• _SOURCE EXTRACT_:
Jesus envisioned a community that sees, honors, and protects little people. Truth be told, we are all little people before God, and he notices us. And, so, we are to become humble enough to see the little people around us. The only way to become great in the kingdom of God is to descend, not ascend, into greatness. The chief enemy of any community is a desire to be prominent, to be the Big Cheese – it is called “pride” and it will separate us from God if we hold onto it.  Which is why we must do all we can to radically cut it out of our lives.

This is a big deal to Jesus. So, here’s the deal: We are not to welcome people because they are great, wise, rich, powerful, good-looking, and look like you and me – we are to welcome others because they are noticed by Jesus. Like Horton the elephant,

Christ the Lord hears the cry from the place of smallness and is determined to do something about it.

The proud person who seeks prominence is always looking for greener pastures and impressing others. The proud connect with people who will help advance them up the ladder of success. Through that process of advancement, the proud do not care who they step on along the way. The Christ follower, however, is to be different. Christians are to give small, insignificant people of society the time of day, treat them as important, and advocate for their needs.

• _EXERCISE DATA_:

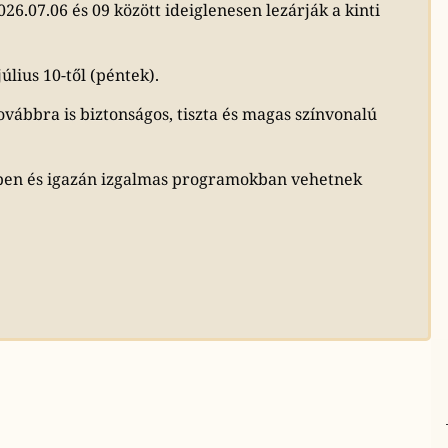
6.07.06 és 09 között ideiglenesen lezárják a kinti
lius 10-től (péntek).
vábbra is biztonságos, tiszta és magas színvonalú
ben és igazán izgalmas programokban vehetnek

• _TASKS TO CARRY OUT_:
• 1. In the passage on humility, what is named as the chief enemy of any community?
• 2. Please print part of the passage on humility, beginning at the words "Christ the Lord" and stopping after "for their needs.".

• _RESULTS BY TASK_:
• 1. A desire to be prominent, which the text calls "pride."

• 2.
Christ the Lord hears the cry from the place of smallness and is determined to do something about it.

The proud person who seeks prominence is always looking for greener pastures and impressing others. The proud connect with people who will help advance them up the ladder of success. Through that process of advancement, the proud do not care who they step on along the way. The Christ follower, however, is to be different. Christians are to give small, insignificant people of society the time of day, treat them as important, and advocate for their needs.